X - The Man with X-Ray Eyes (1963) poster

X – The Man With X-Ray Eyes (1963)


aka The Man With X-Ray Eyes; X

USA. 1963.


Director/Producer – Roger Corman, Screenplay – Robert Dillon & Ray Russell, Story – Ray Russell, Photography – Floyd Crosby, Music – Les Baxter, Music Co-ordinator – Al Simms, Photographic Effects – Spectarama, Special Effects – Butler-Glouner Inc, Production Design/Art Direction – Daniel Haller. Production Company – AIP.


Ray Milland (Dr James Xavier), Diana van der Vlis (Dr Diane Fairfax), Don Rickles (Crane), Harold Stone (Dr Sam Brant), John Hoyt (Dr Willard Benson)


Dr James Xavier experiments to perfect a serum that will expand the range of the spectrum that the human eye can see. In an effort to prove himself before the grants committee, Xavier uses the serum on himself, He soon finds that he has x-ray vision. He is forced to flee when he accidentally kills a man. On the run, he hides by employing his talents as a fairground mystic. Under the tutelage of an exploitative barker, he poses as a healer, before trying to break the bank on the Las Vegas tables.

•••

= What you will do =
#1 Set down, word for word, everything in the film page from "Director/Producer – Roger" down to "(Dr Willard Benson)".
#2 Name every actor listed in the cast line of the film page.
#3 According to the film page, who is credited with the music?
The data that comes next is separate from the film page.

•••

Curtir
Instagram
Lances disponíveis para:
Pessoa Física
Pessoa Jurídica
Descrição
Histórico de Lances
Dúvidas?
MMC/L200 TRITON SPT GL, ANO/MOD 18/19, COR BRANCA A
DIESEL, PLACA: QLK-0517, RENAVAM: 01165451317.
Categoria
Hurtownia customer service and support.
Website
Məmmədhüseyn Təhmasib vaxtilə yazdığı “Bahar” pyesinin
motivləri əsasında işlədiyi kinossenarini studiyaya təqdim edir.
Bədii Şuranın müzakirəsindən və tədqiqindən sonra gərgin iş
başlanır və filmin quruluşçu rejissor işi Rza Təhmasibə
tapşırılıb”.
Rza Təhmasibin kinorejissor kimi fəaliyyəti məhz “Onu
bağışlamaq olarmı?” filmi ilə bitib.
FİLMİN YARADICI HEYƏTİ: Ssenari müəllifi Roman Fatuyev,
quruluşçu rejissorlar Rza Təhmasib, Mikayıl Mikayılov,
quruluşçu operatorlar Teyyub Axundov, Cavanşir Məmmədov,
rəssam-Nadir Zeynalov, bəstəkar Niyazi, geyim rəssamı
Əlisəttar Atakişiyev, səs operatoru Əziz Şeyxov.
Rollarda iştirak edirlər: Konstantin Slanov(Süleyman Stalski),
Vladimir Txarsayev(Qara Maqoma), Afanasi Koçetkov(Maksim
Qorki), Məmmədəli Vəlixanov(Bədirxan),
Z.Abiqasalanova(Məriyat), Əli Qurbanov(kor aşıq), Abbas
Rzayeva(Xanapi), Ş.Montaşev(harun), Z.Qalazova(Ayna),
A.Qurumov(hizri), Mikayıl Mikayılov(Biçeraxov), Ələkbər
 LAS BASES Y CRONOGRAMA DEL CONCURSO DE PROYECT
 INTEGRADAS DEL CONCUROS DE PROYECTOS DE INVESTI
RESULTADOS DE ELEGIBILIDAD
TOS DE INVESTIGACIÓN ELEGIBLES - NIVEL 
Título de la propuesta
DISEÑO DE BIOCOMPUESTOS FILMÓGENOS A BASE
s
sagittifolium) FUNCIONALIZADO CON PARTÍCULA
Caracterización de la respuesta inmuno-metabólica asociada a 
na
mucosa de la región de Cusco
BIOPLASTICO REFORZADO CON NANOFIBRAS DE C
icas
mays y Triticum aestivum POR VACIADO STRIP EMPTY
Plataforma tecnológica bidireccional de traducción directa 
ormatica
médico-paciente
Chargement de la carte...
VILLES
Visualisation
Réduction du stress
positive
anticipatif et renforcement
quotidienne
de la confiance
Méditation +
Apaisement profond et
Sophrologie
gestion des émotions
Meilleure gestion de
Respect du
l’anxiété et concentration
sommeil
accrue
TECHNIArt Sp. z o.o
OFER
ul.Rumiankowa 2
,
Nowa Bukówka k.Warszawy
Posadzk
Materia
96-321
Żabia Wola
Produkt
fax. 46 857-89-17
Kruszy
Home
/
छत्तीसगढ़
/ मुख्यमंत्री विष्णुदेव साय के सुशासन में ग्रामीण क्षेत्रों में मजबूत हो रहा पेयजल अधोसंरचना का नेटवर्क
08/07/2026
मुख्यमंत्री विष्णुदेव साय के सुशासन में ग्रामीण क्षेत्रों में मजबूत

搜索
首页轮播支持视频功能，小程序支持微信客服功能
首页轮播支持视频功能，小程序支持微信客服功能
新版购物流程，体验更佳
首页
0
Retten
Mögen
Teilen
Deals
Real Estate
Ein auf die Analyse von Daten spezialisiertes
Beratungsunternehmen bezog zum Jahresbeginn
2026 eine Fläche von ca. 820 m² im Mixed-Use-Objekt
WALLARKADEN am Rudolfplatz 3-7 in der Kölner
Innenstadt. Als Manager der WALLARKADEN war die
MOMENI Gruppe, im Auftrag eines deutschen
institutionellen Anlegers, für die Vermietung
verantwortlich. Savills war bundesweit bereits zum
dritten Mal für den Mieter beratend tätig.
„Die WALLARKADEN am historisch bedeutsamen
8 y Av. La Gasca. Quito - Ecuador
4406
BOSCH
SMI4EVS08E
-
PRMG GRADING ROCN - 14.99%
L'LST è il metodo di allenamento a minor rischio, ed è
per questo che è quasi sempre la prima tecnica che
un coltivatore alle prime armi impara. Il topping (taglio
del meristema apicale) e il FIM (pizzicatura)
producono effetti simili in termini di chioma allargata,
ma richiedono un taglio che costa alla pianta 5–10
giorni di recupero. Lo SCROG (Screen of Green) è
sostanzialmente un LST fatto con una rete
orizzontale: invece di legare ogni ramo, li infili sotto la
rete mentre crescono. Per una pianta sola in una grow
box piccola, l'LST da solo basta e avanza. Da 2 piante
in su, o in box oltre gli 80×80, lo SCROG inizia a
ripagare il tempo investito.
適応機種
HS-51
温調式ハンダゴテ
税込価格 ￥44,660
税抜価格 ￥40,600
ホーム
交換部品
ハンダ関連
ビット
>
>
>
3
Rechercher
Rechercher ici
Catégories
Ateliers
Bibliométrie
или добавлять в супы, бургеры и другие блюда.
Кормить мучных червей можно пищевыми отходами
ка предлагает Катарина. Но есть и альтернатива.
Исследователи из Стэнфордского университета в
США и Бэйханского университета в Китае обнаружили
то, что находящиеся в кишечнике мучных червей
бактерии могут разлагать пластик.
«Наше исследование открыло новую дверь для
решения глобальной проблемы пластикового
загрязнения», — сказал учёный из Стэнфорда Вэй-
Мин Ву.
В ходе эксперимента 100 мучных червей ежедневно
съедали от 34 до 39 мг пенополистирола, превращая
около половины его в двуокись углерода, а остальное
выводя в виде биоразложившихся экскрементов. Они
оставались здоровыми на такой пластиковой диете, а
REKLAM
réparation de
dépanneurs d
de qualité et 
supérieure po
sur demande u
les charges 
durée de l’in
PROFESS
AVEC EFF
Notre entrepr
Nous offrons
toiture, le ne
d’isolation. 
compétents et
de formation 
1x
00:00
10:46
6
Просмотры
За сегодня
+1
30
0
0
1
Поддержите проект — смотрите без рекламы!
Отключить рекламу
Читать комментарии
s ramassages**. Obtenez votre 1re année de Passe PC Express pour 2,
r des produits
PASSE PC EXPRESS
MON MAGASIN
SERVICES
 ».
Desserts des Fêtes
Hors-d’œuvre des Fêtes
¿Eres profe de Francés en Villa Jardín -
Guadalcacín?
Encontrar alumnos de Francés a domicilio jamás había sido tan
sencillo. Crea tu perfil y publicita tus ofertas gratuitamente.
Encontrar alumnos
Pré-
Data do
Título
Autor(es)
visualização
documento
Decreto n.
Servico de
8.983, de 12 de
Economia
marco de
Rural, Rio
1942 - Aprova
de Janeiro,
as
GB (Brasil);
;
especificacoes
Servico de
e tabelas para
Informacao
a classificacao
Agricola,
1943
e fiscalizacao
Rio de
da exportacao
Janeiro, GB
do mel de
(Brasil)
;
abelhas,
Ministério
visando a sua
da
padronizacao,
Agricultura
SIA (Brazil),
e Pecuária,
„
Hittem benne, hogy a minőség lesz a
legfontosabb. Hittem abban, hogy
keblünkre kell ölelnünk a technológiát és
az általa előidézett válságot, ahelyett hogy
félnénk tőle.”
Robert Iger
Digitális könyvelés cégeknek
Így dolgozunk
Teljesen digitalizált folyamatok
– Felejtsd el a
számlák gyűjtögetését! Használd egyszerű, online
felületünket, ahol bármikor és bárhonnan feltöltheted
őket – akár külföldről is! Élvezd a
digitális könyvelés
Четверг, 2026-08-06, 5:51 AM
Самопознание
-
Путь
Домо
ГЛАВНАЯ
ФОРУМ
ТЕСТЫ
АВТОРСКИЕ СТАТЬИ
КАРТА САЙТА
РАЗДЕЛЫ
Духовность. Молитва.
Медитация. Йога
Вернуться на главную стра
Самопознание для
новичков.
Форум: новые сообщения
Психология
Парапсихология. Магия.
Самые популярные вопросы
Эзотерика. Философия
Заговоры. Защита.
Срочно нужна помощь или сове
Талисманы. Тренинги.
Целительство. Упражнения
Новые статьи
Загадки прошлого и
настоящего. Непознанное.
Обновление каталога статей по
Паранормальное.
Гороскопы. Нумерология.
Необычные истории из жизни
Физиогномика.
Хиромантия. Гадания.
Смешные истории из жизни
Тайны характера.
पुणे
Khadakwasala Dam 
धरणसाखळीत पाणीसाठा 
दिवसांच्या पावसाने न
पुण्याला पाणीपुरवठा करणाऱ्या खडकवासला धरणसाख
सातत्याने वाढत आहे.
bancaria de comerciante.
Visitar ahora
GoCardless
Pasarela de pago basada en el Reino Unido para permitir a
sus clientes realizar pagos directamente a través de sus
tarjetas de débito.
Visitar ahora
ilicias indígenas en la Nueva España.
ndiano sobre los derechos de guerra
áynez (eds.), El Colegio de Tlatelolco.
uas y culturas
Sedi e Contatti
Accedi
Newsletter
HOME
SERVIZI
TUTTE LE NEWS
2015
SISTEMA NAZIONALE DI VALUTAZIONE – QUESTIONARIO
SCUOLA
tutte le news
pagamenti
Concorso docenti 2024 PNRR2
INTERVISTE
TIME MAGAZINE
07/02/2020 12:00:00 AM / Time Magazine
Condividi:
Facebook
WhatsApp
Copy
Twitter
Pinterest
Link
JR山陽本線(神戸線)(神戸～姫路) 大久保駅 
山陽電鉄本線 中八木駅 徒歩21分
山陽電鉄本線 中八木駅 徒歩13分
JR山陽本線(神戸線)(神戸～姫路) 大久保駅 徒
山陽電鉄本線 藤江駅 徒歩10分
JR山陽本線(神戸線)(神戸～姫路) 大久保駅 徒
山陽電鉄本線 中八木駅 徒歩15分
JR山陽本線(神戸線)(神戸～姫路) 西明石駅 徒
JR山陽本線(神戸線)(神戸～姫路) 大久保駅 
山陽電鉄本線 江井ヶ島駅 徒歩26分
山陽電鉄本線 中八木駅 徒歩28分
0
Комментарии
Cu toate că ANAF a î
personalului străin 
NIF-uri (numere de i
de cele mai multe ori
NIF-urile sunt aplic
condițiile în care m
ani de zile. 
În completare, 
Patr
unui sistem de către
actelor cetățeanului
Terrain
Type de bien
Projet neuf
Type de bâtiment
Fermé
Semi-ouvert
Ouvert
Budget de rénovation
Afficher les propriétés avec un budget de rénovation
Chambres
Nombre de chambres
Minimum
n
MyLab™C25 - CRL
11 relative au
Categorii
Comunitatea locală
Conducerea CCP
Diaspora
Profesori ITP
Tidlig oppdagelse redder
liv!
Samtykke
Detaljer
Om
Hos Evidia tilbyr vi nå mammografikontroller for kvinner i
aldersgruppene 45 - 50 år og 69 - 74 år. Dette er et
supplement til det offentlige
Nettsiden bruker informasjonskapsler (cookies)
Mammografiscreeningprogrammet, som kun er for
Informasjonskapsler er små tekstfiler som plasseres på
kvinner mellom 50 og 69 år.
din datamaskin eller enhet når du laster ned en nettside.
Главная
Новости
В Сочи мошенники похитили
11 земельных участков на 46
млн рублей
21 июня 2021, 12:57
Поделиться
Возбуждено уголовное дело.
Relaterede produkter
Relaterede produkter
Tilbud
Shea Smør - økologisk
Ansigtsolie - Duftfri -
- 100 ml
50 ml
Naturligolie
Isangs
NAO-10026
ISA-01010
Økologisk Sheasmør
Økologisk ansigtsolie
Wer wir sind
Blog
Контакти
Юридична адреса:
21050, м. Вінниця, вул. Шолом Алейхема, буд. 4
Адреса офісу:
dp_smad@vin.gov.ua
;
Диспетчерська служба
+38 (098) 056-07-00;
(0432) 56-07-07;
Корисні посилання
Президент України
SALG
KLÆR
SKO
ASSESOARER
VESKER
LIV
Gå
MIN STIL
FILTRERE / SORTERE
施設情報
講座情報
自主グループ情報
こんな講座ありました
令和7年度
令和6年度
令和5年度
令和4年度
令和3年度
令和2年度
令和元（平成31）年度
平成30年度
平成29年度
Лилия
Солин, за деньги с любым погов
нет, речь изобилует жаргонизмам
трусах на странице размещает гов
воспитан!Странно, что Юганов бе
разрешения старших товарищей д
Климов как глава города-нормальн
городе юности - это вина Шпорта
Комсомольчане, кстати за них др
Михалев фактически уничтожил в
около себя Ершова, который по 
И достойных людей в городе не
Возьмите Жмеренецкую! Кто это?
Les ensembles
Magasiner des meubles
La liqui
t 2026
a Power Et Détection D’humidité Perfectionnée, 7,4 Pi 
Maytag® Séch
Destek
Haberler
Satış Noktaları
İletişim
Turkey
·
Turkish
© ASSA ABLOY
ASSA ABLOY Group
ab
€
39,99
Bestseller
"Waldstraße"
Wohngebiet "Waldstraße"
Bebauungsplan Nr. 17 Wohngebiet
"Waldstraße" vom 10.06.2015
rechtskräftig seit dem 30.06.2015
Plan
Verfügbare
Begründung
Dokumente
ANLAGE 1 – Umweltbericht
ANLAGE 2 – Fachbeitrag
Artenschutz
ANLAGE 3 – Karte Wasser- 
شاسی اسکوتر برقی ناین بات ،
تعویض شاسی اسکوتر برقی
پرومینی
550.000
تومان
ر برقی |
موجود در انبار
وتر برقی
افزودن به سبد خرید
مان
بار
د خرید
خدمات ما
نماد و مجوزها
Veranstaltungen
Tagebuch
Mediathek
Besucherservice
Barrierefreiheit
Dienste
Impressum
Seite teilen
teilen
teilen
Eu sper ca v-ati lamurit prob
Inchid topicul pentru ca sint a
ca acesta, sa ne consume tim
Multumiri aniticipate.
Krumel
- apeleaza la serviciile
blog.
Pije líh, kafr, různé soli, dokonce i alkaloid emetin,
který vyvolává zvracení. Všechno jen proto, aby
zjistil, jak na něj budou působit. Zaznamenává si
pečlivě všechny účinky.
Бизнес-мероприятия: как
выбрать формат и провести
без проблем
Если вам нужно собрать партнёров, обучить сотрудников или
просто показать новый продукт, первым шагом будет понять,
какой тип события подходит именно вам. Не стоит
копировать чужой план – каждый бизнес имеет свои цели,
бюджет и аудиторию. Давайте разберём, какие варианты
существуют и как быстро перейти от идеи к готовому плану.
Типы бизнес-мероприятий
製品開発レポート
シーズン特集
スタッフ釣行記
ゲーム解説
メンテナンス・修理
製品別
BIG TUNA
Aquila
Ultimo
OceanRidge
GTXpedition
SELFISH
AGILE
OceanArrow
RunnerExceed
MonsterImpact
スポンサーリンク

•••

= Answers in order =
#1
Director/Producer – Roger Corman, Screenplay – Robert Dillon & Ray Russell, Story – Ray Russell, Photography – Floyd Crosby, Music – Les Baxter, Music Co-ordinator – Al Simms, Photographic Effects – Spectarama, Special Effects – Butler-Glouner Inc, Production Design/Art Direction – Daniel Haller. Production Company – AIP.


Ray Milland (Dr James Xavier), Diana van der Vlis (Dr Diane Fairfax), Don Rickles (Crane), Harold Stone (Dr Sam Brant), John Hoyt (Dr Willard Benson)

#2 Ray Milland, Diana van der Vlis, Don Rickles, Harold Stone, John Hoyt

#3 Les Baxter